§ **WHAT IS REQUIRED**: Report every line of the data below that contains the string "ankle", treating uppercase and lowercase letters as distinct.

§ **DATA FOR THE TASK**:
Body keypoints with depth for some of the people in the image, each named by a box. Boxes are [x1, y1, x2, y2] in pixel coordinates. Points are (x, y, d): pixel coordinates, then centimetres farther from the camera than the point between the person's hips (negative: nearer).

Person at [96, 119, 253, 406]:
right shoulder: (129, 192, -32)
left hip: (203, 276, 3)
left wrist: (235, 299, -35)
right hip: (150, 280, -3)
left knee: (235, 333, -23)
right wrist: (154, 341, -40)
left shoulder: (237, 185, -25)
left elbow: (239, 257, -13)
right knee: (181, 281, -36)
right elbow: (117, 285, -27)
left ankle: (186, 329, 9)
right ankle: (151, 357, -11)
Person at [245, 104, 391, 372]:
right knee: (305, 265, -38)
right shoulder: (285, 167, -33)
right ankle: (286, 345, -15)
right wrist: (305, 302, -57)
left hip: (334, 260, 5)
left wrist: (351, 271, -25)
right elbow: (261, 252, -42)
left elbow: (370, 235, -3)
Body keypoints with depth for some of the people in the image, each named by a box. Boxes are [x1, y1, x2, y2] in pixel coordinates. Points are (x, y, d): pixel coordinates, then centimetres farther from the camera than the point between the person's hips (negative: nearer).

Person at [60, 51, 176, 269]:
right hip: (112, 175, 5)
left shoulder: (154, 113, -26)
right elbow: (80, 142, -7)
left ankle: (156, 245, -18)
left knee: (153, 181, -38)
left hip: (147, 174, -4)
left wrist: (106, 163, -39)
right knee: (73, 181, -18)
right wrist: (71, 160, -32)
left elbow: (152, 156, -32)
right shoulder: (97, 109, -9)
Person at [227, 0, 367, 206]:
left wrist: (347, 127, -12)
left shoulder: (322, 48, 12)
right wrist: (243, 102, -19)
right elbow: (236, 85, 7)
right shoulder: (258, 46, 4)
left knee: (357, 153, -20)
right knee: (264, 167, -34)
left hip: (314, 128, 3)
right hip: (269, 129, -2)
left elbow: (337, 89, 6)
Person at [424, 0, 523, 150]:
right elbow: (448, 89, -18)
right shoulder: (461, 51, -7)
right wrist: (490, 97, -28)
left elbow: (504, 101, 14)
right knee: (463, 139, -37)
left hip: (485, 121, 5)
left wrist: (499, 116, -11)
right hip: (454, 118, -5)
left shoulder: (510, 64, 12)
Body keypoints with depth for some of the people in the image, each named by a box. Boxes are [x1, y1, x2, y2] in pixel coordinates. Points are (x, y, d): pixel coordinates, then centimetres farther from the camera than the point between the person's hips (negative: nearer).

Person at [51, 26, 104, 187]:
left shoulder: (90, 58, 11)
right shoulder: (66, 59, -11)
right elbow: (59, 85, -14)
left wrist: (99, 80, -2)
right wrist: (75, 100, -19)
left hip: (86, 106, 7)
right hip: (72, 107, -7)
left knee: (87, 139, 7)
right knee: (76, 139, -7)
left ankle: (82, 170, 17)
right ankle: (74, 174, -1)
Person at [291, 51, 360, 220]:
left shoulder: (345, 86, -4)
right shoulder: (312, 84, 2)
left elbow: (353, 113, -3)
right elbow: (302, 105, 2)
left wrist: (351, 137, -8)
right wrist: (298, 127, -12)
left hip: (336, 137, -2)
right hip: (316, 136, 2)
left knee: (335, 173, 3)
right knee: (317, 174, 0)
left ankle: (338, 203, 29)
---
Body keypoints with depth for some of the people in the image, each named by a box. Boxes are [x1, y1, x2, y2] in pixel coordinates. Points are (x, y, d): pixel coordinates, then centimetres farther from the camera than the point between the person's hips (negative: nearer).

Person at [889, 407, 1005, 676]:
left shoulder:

§ **FINISHED TASK**:
left ankle: (186, 329, 9)
right ankle: (151, 357, -11)
right ankle: (286, 345, -15)
left ankle: (156, 245, -18)
left ankle: (82, 170, 17)
right ankle: (74, 174, -1)
left ankle: (338, 203, 29)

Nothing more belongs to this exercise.